Was bekannt ist: Bei einer viel zu hohen Dosierung kann es zu Übelkeit, leichten Magen-Darm-Beschwerden wie Durchfall, einer Erhöhung der Harnsäurewerte bis hin zu leichten Herz-Kreislauf-Beschwerden kommen. Bitte achte auf die Angaben der Hersteller.

Unsere Erfahrungen

Mein Selbstversuch: Ich habe nun ca 5 Wochen Katzenkralle der Firma bewusst natur eingenommen, jedoch zusammen mit meinem “geliebten” Maca-Mix und Gerstegras, jeweils mit DIY-Kapseln der Größe 00. Nochmals: Ich bin weder Ärztin, noch habe ich in irgendeiner Weise eine (heil)medizinische Ausbildung, doch für mich ist die Wirkung spürbar: Zusammen mit Maca bemerke ich eine deutliche Stimmulanz, ich bin stärker, gelassener, meine Gelenkschmerzen sind viel erträglicher geworden, ob das am Sommer liegt, weiß ich nicht.

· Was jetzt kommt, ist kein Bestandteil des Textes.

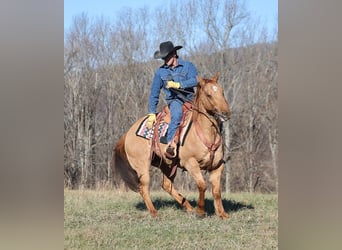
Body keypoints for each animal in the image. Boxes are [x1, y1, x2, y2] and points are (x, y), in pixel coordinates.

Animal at [112, 72, 230, 219]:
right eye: (208, 95)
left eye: (222, 92)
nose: (226, 113)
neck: (206, 132)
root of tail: (128, 133)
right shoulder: (190, 163)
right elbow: (202, 185)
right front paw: (200, 211)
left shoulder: (217, 166)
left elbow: (217, 191)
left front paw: (222, 214)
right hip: (142, 166)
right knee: (144, 188)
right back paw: (154, 212)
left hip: (167, 165)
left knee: (167, 185)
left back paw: (189, 208)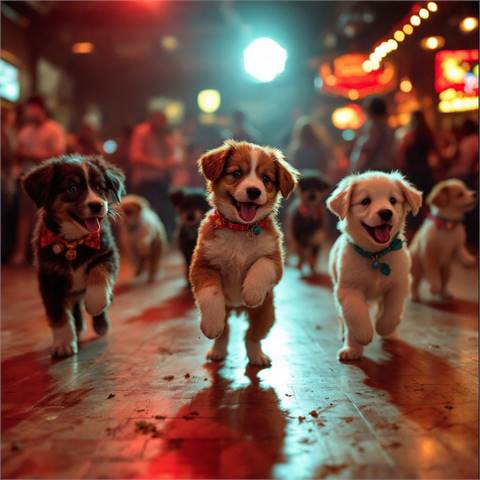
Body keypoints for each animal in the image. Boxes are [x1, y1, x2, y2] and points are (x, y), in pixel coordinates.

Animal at [22, 154, 124, 356]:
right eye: (72, 188)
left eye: (100, 188)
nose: (98, 205)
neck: (73, 243)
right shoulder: (49, 278)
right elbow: (58, 313)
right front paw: (63, 343)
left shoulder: (108, 254)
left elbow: (98, 275)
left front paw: (95, 302)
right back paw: (78, 328)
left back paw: (101, 325)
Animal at [189, 141, 298, 366]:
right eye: (237, 173)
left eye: (266, 179)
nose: (254, 191)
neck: (240, 229)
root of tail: (237, 309)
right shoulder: (201, 264)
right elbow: (211, 293)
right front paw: (211, 324)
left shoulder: (275, 261)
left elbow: (261, 266)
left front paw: (251, 292)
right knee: (225, 332)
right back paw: (217, 350)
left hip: (267, 315)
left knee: (251, 336)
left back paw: (257, 356)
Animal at [328, 172, 422, 360]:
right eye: (365, 201)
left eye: (393, 200)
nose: (386, 213)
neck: (375, 255)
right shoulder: (348, 289)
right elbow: (356, 314)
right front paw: (363, 334)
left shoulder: (400, 284)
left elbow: (392, 310)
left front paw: (384, 327)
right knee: (344, 318)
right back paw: (351, 348)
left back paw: (390, 334)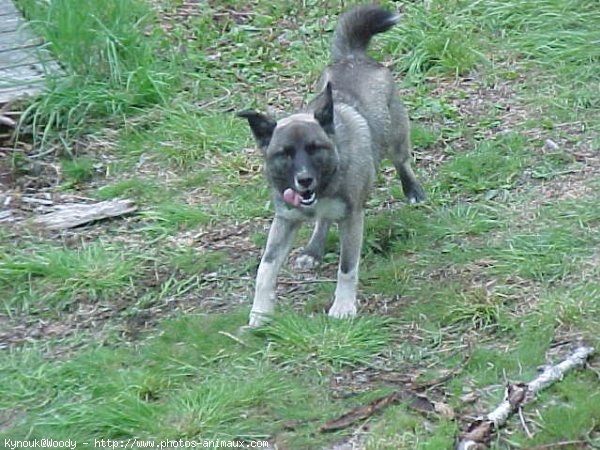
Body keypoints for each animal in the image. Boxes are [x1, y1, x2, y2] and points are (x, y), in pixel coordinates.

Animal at [237, 4, 424, 326]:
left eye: (315, 148)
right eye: (284, 153)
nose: (304, 180)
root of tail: (352, 57)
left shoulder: (352, 219)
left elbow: (347, 268)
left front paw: (343, 307)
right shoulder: (285, 220)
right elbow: (265, 269)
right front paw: (260, 314)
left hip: (396, 139)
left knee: (402, 163)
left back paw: (413, 191)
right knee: (323, 220)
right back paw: (313, 249)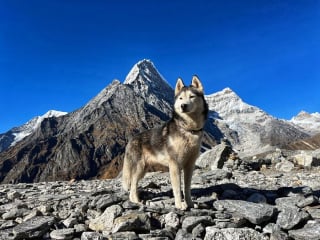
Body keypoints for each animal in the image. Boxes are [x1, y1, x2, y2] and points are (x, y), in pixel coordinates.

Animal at [122, 76, 208, 209]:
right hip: (139, 168)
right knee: (132, 186)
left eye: (192, 96)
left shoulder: (189, 165)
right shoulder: (174, 165)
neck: (188, 129)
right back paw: (137, 202)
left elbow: (187, 188)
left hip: (144, 170)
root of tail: (131, 140)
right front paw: (179, 205)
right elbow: (177, 188)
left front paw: (189, 203)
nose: (183, 106)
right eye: (181, 98)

Doch ist es eindeutig spürbar besser, speziell morgens nach dem Aufstehen; früher habe ich mich kaum bewegen können vor Schmerzen. Seltsamerweise ist mein Kappaltunnelsyndrom bis auf ein leichtes Kribbeln völlig verschwunden: Vorbei die Zeit, in der ich spezielle Handschienen tragen musste….. Das allein ist es wert, glaube mir das! Und was mich besonders freut: Nach einer Fehlbehandlung durch einen Zahnarzt habe ich oft sehr schmerzhafte Zahnfleischentzündungen, sodass z.B. scharfes Essen kaum möglich war: Weg!

Vielleicht ist es Einbildung, aber egal was es ist, ich spüre eine wunderbare Besserung! Bitte: Das ist meine individuelle Erfahrung, die bei dir völlig anders sein kann. Du solltest das stets berücksichtigen und nochmals: Hole dir ärztlichen Rat ein!

Das Katzenkrallepulver von bewusst natur können wir klar empfehlen! Außerdem sind die Menschen dahinter, also die beiden Gründer wirklich nett. Man bekommt einen freundlichen Kontakt. Uns empfahlen sie auch dieses für uns noch unbekannte Urucum, das ich jetzt im Sommer als schützendes Make-Up sowie als “Rouge gegen Sonne” nutze: Phantastisch! 🙂 Vielen Dank an bewusst natur für diese Info!

Info zur Werbung: Wie schon erwähnt haben wir das oben erwähnten Produkt als Rezensionsexemplar zum Testen zur Verfügung gestellt bekommen. Jedoch hat dies nicht das Ergebnis unserer Testung beeinflusst: Wir setzen stets nur von uns Getestetes auf unsere Seite, wenn wir davon überzeugt sind und sind in der Äußerung unserer persönlichen Meinung nicht beeinflusst oder beschränkt. Von unseren Erfahrungen berichten wir aus freien Stücken, weil wir das Produkt ausprobiert und für gut befunden haben. Aus Sicherheit (DSGVO) ist der Beitrag als Werbung gekennzeichnet, wie auch alle anderen, in denen Produkte, Unternehmen etc. genannt und verlinkt werden. (Es gibt ebenfalls einen Link nach YouTube.)

Disclaimer
Bitte beachte: Sämtliche von uns hier veröffentlichen Hinweise auf die Wirkweisen von Pflanzen sind nicht als Therapie behandlungsbedürftiger Krankheiten gemeint oder sollen etwa einen Arztbesuch ersetzen. Alle Gesundheitsinformationen, Wirkweisen der Pflanze und Erfahrungen sind lediglich als Information gedacht und ersetzen nicht die professionelle Beratung und Behandlung durch einen Arzt oder Heilpraktiker. Wir übernehmen keine Haftung für Schäden, die in irgendeiner Art und Weise aus der Anwendung dieser Info’s entstehen, da wir lediglich unsere Erfahrungen weitergeben.Jeder ist für seine Gesundheit selbst verantwortlich. Bei ernstzunehmenden Erkrankungen bzw vor dem Testen neuer Produkte bzw NEM empfehlen wir immer einen Arzt, Apotheker oder Heilpraktiker aufzusuchen
. Ebenso wird keine Haftung für externe Kommentare und Links übernommen.